There’s much to dead-head in July, to encourage repeat-flowering throughout the summer.
People often believe roses just look after themselves, but this is a myth. We need to lavish love and attention on these special flowers and I like, on occasion, to take a leaf out of the Prince of Wales’ book and have a chat with my roses. As I deadhead their spent blooms, I utter a few words of encouragement, and I have also been known to whisper to them as I water.
Make sure you deadhead your roses when the blooms are spent and the petals have crisped up. Take your clean secateurs and cut below the bud and just above a new leaf: you’ll be rewarded with bloom upon bloom as the season progresses.
Some gardeners believe that rose bushes are bombproof, but actually they really do need water in order to produce throughout the summer.

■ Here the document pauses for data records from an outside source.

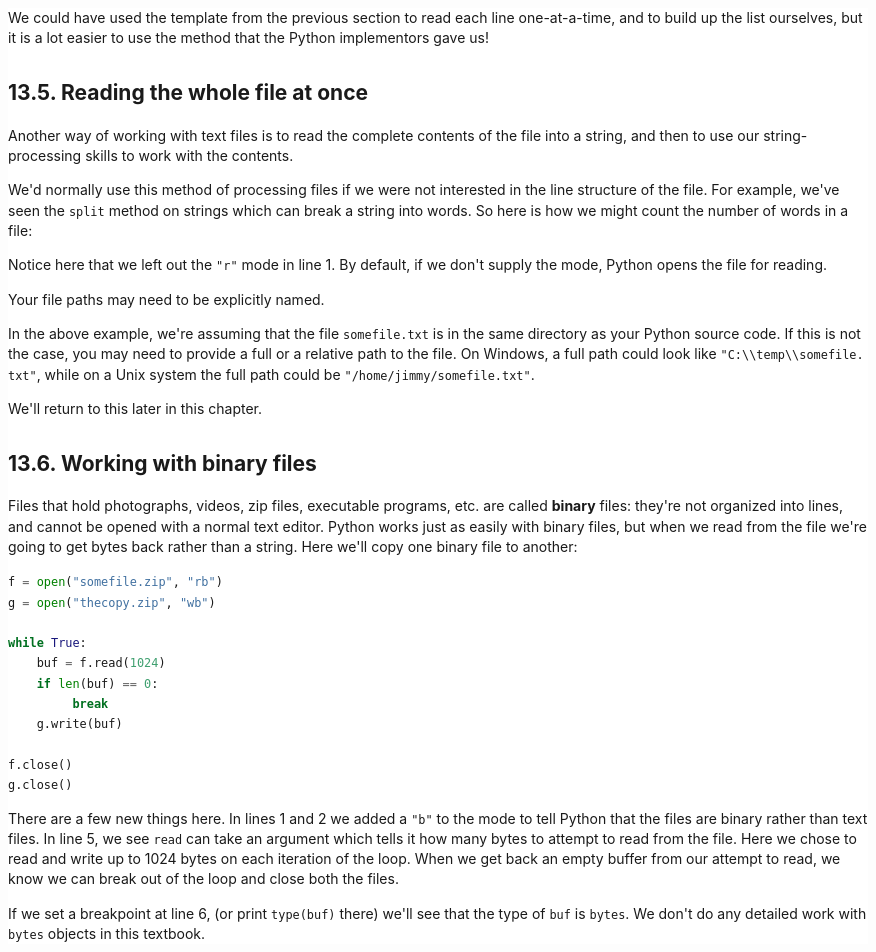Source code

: We could have used the template from the previous section to read each line one-at-a-time, and to build up the list ourselves, but it is a lot easier to use the method that the Python implementors gave us!

## 13.5. Reading the whole file at once

Another way of working with text files is to read the complete contents of the file into a string, and then to use our string-processing skills to work with the contents.

We'd normally use this method of processing files if we were not interested in the line structure of the file. For example, we've seen the `split` method on strings which can break a string into words. So here is how we might count the number of words in a file:

Notice here that we left out the `"r"` mode in line 1. By default, if we don't supply the mode, Python opens the file for reading.

Your file paths may need to be explicitly named.

In the above example, we're assuming that the file `somefile.txt` is in the same directory as your Python source code. If this is not the case, you may need to provide a full or a relative path to the file. On
Windows, a full path could look like `"C:\\temp\\somefile.txt"`, while on a Unix system the full path could be `"/home/jimmy/somefile.txt"`.

We'll return to this later in this chapter.

## 13.6. Working with binary files

Files that hold photographs, videos, zip files, executable programs, etc. are called **binary** files: they're not organized into lines, and cannot be opened with a normal text editor. Python works just as easily
with binary files, but when we read from the file we're going to get bytes back rather than a string. Here we'll copy one binary file to another:

```python
f = open("somefile.zip", "rb")
g = open("thecopy.zip", "wb")

while True:
    buf = f.read(1024)
    if len(buf) == 0:
         break
    g.write(buf)

f.close()
g.close()
```

There are a few new things here. In lines 1 and 2 we added a `"b"` to the mode to tell Python that the files are binary rather than text files. In line 5, we see `read` can take an argument which tells it how many bytes to attempt to read from the file. Here we chose to read and write up to 1024 bytes on each iteration of the loop. When we get back an empty buffer from our attempt to read, we know we can break out of the loop and close both the files.

If we set a breakpoint at line 6, (or print `type(buf)` there) we'll see that the type of `buf` is `bytes`. We don't do any detailed work with `bytes` objects in this textbook.
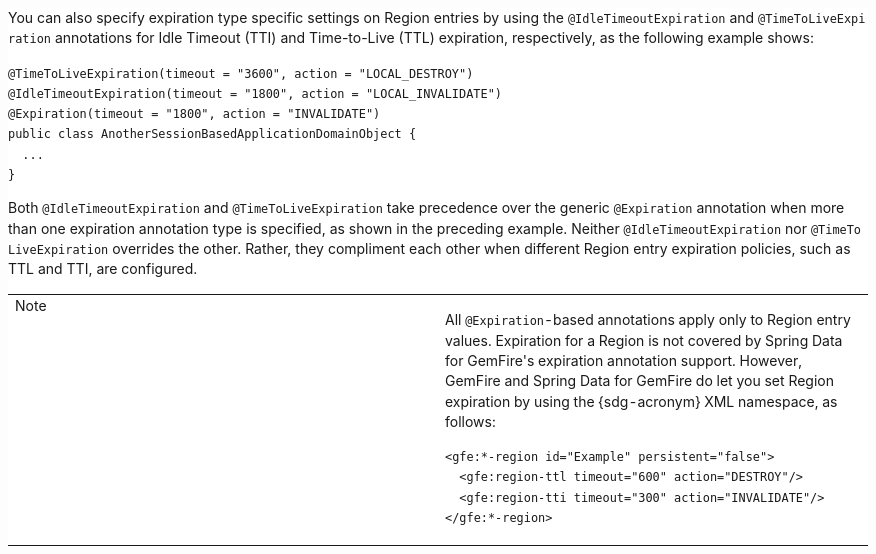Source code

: You can also specify expiration type specific settings on Region entries
by using the `@IdleTimeoutExpiration` and `@TimeToLiveExpiration`
annotations for Idle Timeout (TTI) and Time-to-Live (TTL) expiration,
respectively, as the following example shows:

</div>

<div class="listingblock">

<div class="content">

``` highlight
@TimeToLiveExpiration(timeout = "3600", action = "LOCAL_DESTROY")
@IdleTimeoutExpiration(timeout = "1800", action = "LOCAL_INVALIDATE")
@Expiration(timeout = "1800", action = "INVALIDATE")
public class AnotherSessionBasedApplicationDomainObject {
  ...
}
```

</div>

</div>

<div class="paragraph">

Both `@IdleTimeoutExpiration` and `@TimeToLiveExpiration` take
precedence over the generic `@Expiration` annotation when more than one
expiration annotation type is specified, as shown in the preceding
example. Neither `@IdleTimeoutExpiration` nor `@TimeToLiveExpiration`
overrides the other. Rather, they compliment each other when different
Region entry expiration policies, such as TTL and TTI, are configured.

</div>

<div class="admonitionblock note">

<table>
<colgroup>
<col style="width: 50%" />
<col style="width: 50%" />
</colgroup>
<tbody>
<tr class="odd">
<td class="icon"><div class="title">
Note
</div></td>
<td class="content"><div class="paragraph">
<p>All <code>@Expiration</code>-based annotations apply only to Region
entry values. Expiration for a Region is not covered by Spring Data for GemFire's
expiration annotation support. However, GemFire and Spring Data for GemFire
do let you set Region expiration by using the {sdg-acronym} XML
namespace, as follows:</p>
</div>
<div class="listingblock">
<div class="content">
<pre class="highlight"><code>&lt;gfe:*-region id=&quot;Example&quot; persistent=&quot;false&quot;&gt;
  &lt;gfe:region-ttl timeout=&quot;600&quot; action=&quot;DESTROY&quot;/&gt;
  &lt;gfe:region-tti timeout=&quot;300&quot; action=&quot;INVALIDATE&quot;/&gt;
&lt;/gfe:*-region&gt;</code></pre>
</div>
</div></td>
</tr>
</tbody>
</table>
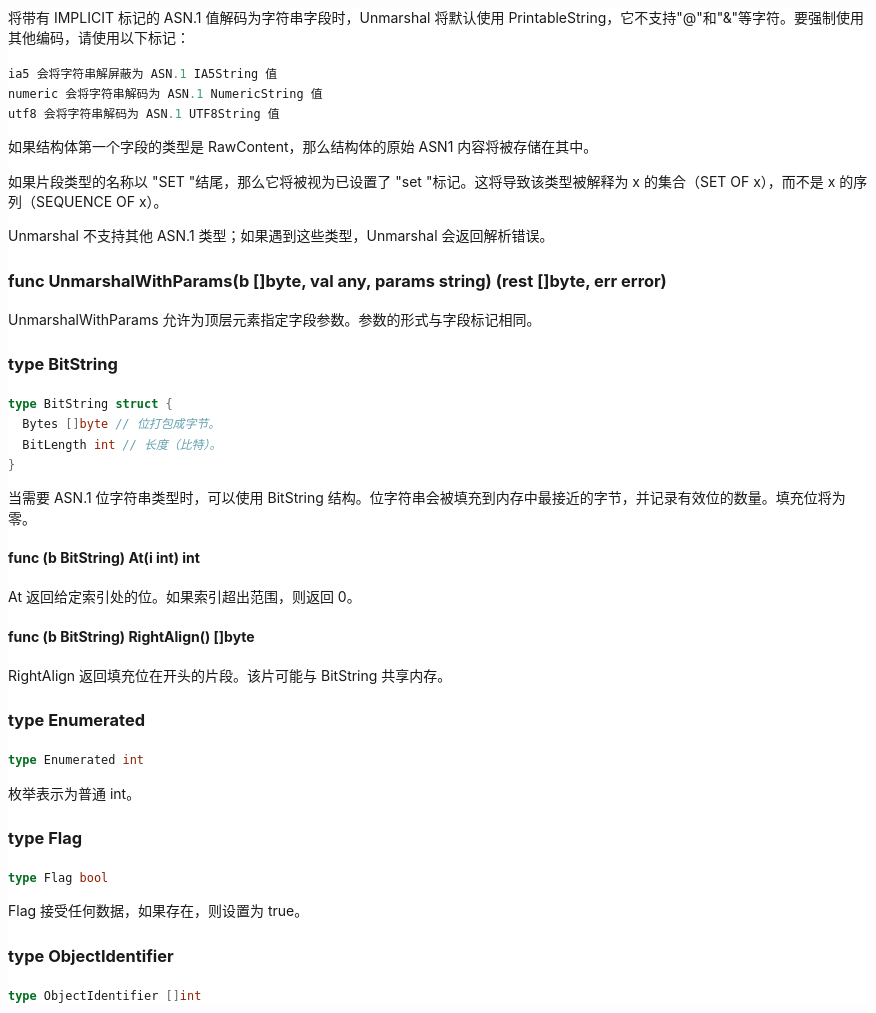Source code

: 将带有 IMPLICIT 标记的 ASN.1 值解码为字符串字段时，Unmarshal 将默认使用 PrintableString，它不支持"@"和"&"等字符。要强制使用其他编码，请使用以下标记：

```go
ia5 会将字符串解屏蔽为 ASN.1 IA5String 值
numeric 会将字符串解码为 ASN.1 NumericString 值
utf8 会将字符串解码为 ASN.1 UTF8String 值
```

如果结构体第一个字段的类型是 RawContent，那么结构体的原始 ASN1 内容将被存储在其中。

如果片段类型的名称以 "SET "结尾，那么它将被视为已设置了 "set "标记。这将导致该类型被解释为 x 的集合（SET OF x），而不是 x 的序列（SEQUENCE OF x）。

Unmarshal 不支持其他 ASN.1 类型；如果遇到这些类型，Unmarshal 会返回解析错误。

### func UnmarshalWithParams(b []byte, val any, params string) (rest []byte, err error)

UnmarshalWithParams 允许为顶层元素指定字段参数。参数的形式与字段标记相同。

### type BitString

```go
type BitString struct {
  Bytes []byte // 位打包成字节。
  BitLength int // 长度（比特）。
}
```

当需要 ASN.1 位字符串类型时，可以使用 BitString 结构。位字符串会被填充到内存中最接近的字节，并记录有效位的数量。填充位将为零。

#### func (b BitString) At(i int) int

At 返回给定索引处的位。如果索引超出范围，则返回 0。

#### func (b BitString) RightAlign() []byte

RightAlign 返回填充位在开头的片段。该片可能与 BitString 共享内存。

### type Enumerated

```go
type Enumerated int
```

枚举表示为普通 int。

### type Flag

```go
type Flag bool
```

Flag 接受任何数据，如果存在，则设置为 true。

### type ObjectIdentifier

```go
type ObjectIdentifier []int
```
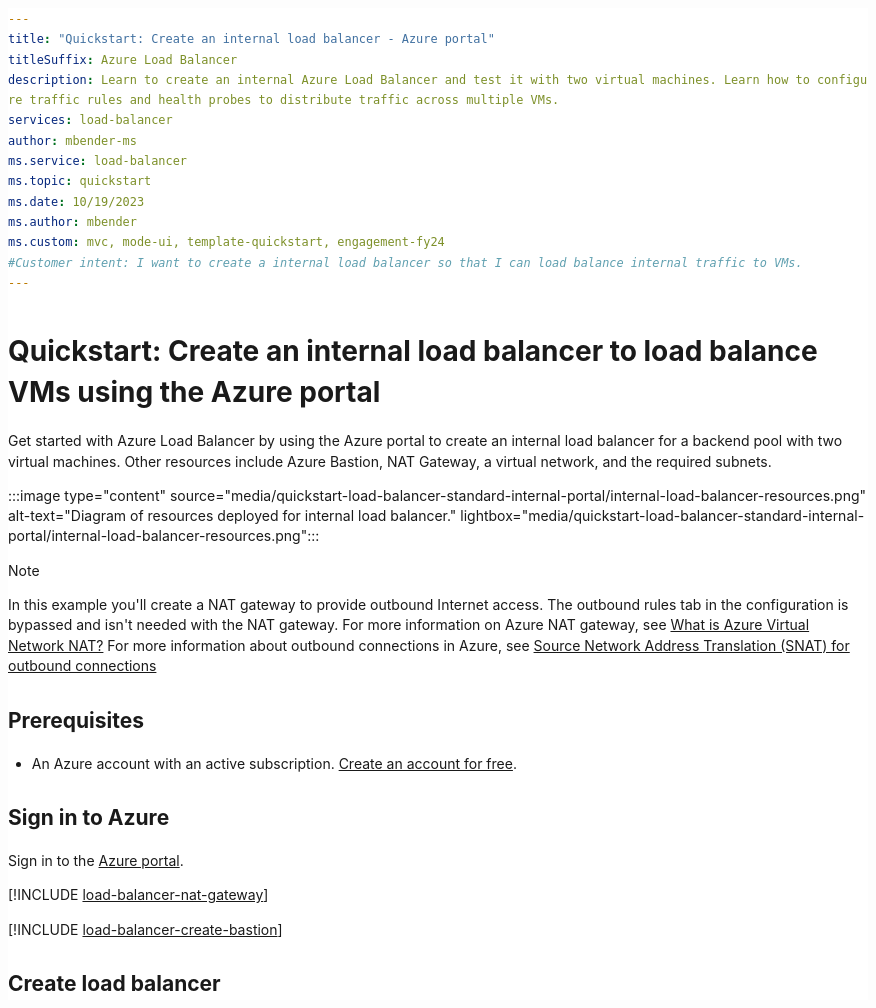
 ```yaml
---
title: "Quickstart: Create an internal load balancer - Azure portal"
titleSuffix: Azure Load Balancer
description: Learn to create an internal Azure Load Balancer and test it with two virtual machines. Learn how to configure traffic rules and health probes to distribute traffic across multiple VMs.
services: load-balancer
author: mbender-ms
ms.service: load-balancer
ms.topic: quickstart
ms.date: 10/19/2023
ms.author: mbender
ms.custom: mvc, mode-ui, template-quickstart, engagement-fy24
#Customer intent: I want to create a internal load balancer so that I can load balance internal traffic to VMs.
---
```


# Quickstart: Create an internal load balancer to load balance VMs using the Azure portal

Get started with Azure Load Balancer by using the Azure portal to create an internal load balancer for a backend pool with two virtual machines. Other resources include Azure Bastion, NAT Gateway, a virtual network, and the required subnets.

:::image type="content" source="media/quickstart-load-balancer-standard-internal-portal/internal-load-balancer-resources.png" alt-text="Diagram of resources deployed for internal load balancer." lightbox="media/quickstart-load-balancer-standard-internal-portal/internal-load-balancer-resources.png":::

> [!NOTE]
> In this example you'll create a NAT gateway to provide outbound Internet access. The outbound rules tab in the configuration is bypassed and isn't needed with the NAT gateway. For more information on Azure NAT gateway, see [What is Azure Virtual Network NAT?](../virtual-network/nat-gateway/nat-overview.md)
> For more information about outbound connections in Azure, see [Source Network Address Translation (SNAT) for outbound connections](../load-balancer/load-balancer-outbound-connections.md)
## Prerequisites

- An Azure account with an active subscription. [Create an account for free](https://azure.microsoft.com/free/?WT.mc_id=A261C142F).

## Sign in to Azure

Sign in to the [Azure portal](https://portal.azure.com).

[!INCLUDE [load-balancer-nat-gateway](../../includes/load-balancer-nat-gateway.md)]


[!INCLUDE [load-balancer-create-bastion](../../includes/load-balancer-create-bastion.md)]

## Create load balancer
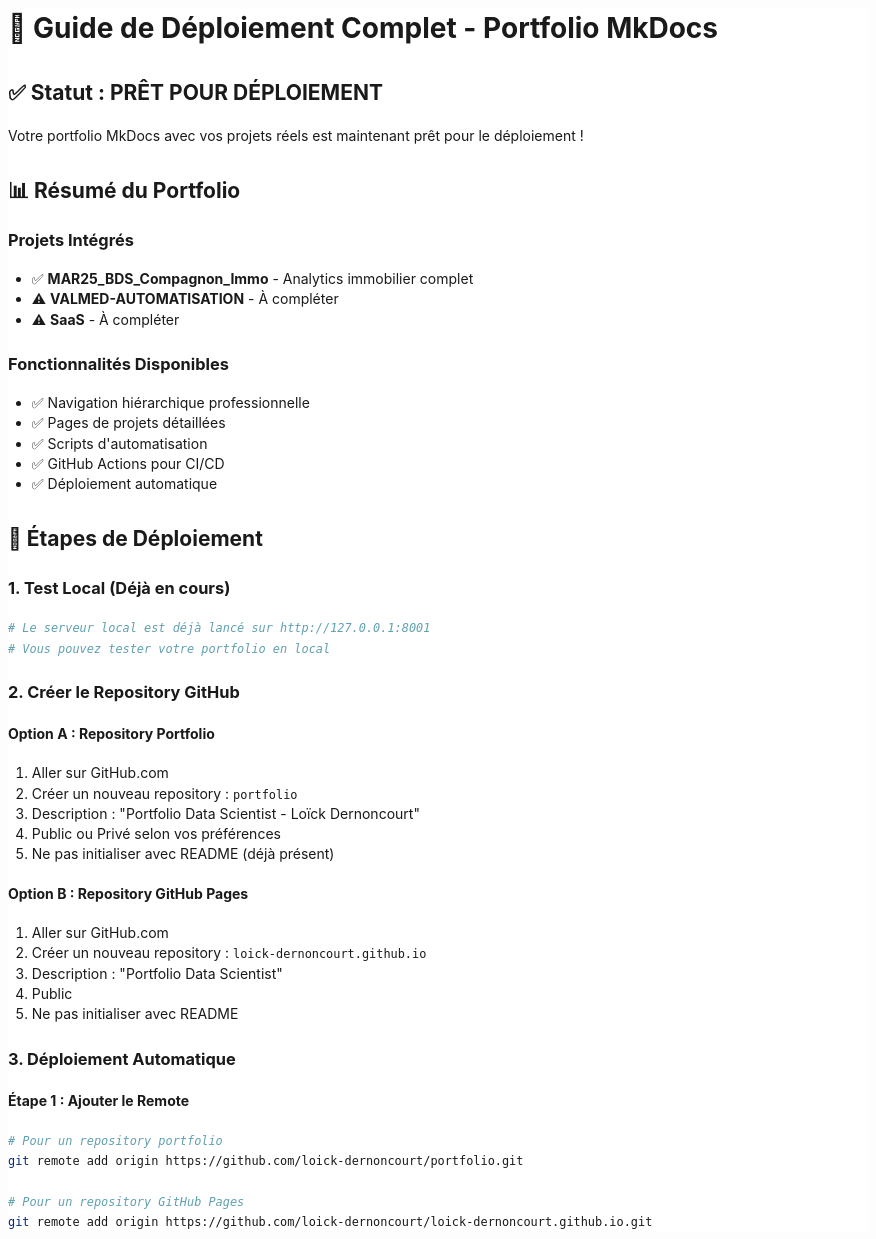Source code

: # 🚀 Guide de Déploiement Complet - Portfolio MkDocs

## ✅ **Statut : PRÊT POUR DÉPLOIEMENT**

Votre portfolio MkDocs avec vos projets réels est maintenant prêt pour le déploiement !

## 📊 **Résumé du Portfolio**

### **Projets Intégrés**
- ✅ **MAR25_BDS_Compagnon_Immo** - Analytics immobilier complet
- ⚠️ **VALMED-AUTOMATISATION** - À compléter
- ⚠️ **SaaS** - À compléter

### **Fonctionnalités Disponibles**
- ✅ Navigation hiérarchique professionnelle
- ✅ Pages de projets détaillées
- ✅ Scripts d'automatisation
- ✅ GitHub Actions pour CI/CD
- ✅ Déploiement automatique

## 🎯 **Étapes de Déploiement**

### **1. Test Local (Déjà en cours)**
```bash
# Le serveur local est déjà lancé sur http://127.0.0.1:8001
# Vous pouvez tester votre portfolio en local
```

### **2. Créer le Repository GitHub**

#### **Option A : Repository Portfolio**
1. Aller sur GitHub.com
2. Créer un nouveau repository : `portfolio`
3. Description : "Portfolio Data Scientist - Loïck Dernoncourt"
4. Public ou Privé selon vos préférences
5. Ne pas initialiser avec README (déjà présent)

#### **Option B : Repository GitHub Pages**
1. Aller sur GitHub.com
2. Créer un nouveau repository : `loick-dernoncourt.github.io`
3. Description : "Portfolio Data Scientist"
4. Public
5. Ne pas initialiser avec README

### **3. Déploiement Automatique**

#### **Étape 1 : Ajouter le Remote**
```bash
# Pour un repository portfolio
git remote add origin https://github.com/loick-dernoncourt/portfolio.git

# Pour un repository GitHub Pages
git remote add origin https://github.com/loick-dernoncourt/loick-dernoncourt.github.io.git
```

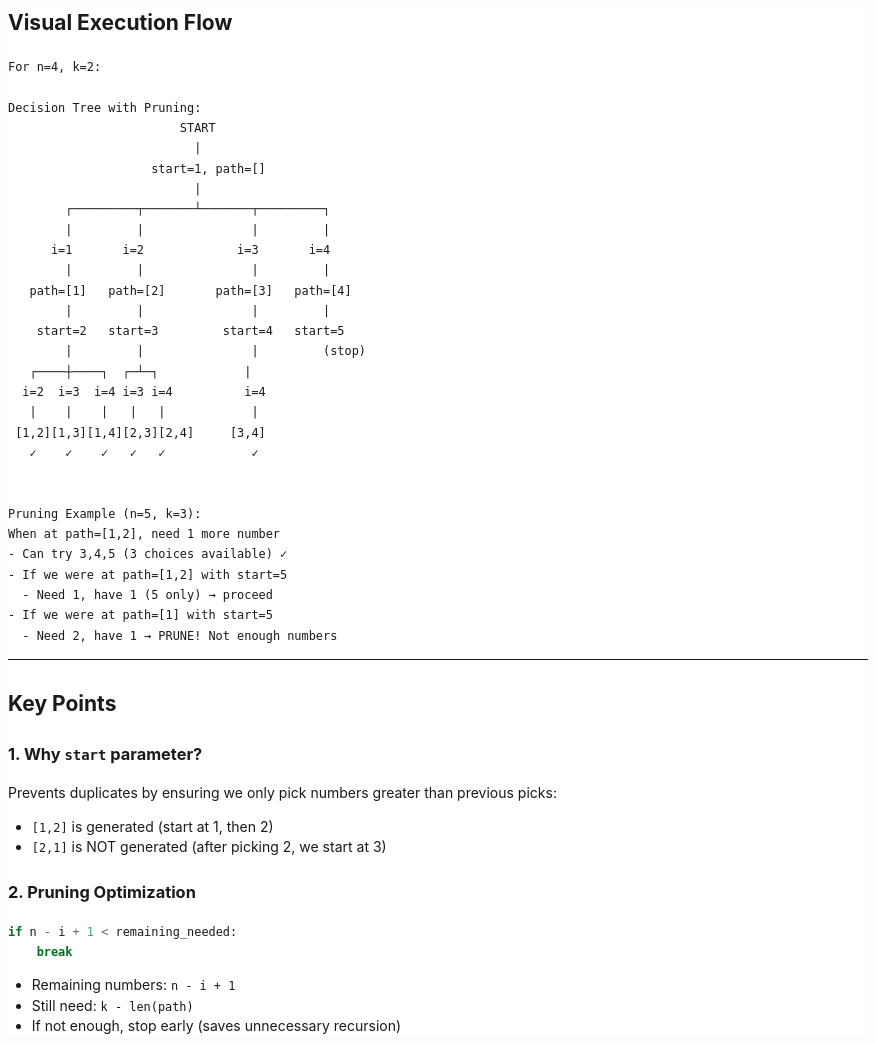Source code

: ## Visual Execution Flow

```
For n=4, k=2:

Decision Tree with Pruning:
                        START
                          |
                    start=1, path=[]
                          |
        ┌─────────┬───────┴───────┬─────────┐
        |         |               |         |
      i=1       i=2             i=3       i=4
        |         |               |         |
   path=[1]   path=[2]       path=[3]   path=[4]
        |         |               |         |
    start=2   start=3         start=4   start=5
        |         |               |         (stop)
   ┌────┼────┐  ┌─┴─┐            |
  i=2  i=3  i=4 i=3 i=4          i=4
   |    |    |   |   |            |
 [1,2][1,3][1,4][2,3][2,4]     [3,4]
   ✓    ✓    ✓   ✓   ✓            ✓


Pruning Example (n=5, k=3):
When at path=[1,2], need 1 more number
- Can try 3,4,5 (3 choices available) ✓
- If we were at path=[1,2] with start=5
  - Need 1, have 1 (5 only) → proceed
- If we were at path=[1] with start=5
  - Need 2, have 1 → PRUNE! Not enough numbers
```

---

## Key Points

### 1. **Why `start` parameter?**
Prevents duplicates by ensuring we only pick numbers greater than previous picks:
- `[1,2]` is generated (start at 1, then 2)
- `[2,1]` is NOT generated (after picking 2, we start at 3)

### 2. **Pruning Optimization**
```python
if n - i + 1 < remaining_needed:
    break
```
- Remaining numbers: `n - i + 1`
- Still need: `k - len(path)`
- If not enough, stop early (saves unnecessary recursion)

(Neil Miller deadheading Iceberg roses)
Green and black
When it comes to greenfly and blackfly, we leave them at Hever – we don’t treat. We maybe run our thumb and forefinger across the leaves, but more often than not we let nature work its magic: we find that birds and insects clear the greenfly in days for us.
Black spot is a different matter – it’s a fungal problem and one that needs treatment in the form of chemicals from your local garden centre. Prevention, though, is better, so make sure you remove any leaves with black spot and don’t let them fall or collect around the base of your plants. Once removed, burn the leaves: definitely don’t put them in your compost bin!
Make sure there’s good air circulation around the plant so they can breathe. Bad circulation promotes fungal infection.
Everything is growing
It’s a great growing time for everything you’ve planted this month but it’s also a great growing time for the ones you haven’t. Keep your hoe to hand, so you can regularly weed your borders.
In order to get a second flush from the delphiniums in the Long Border we cut them back and also have a good check for snails, aphids, vine weevils and beetles, to ensure good plant health.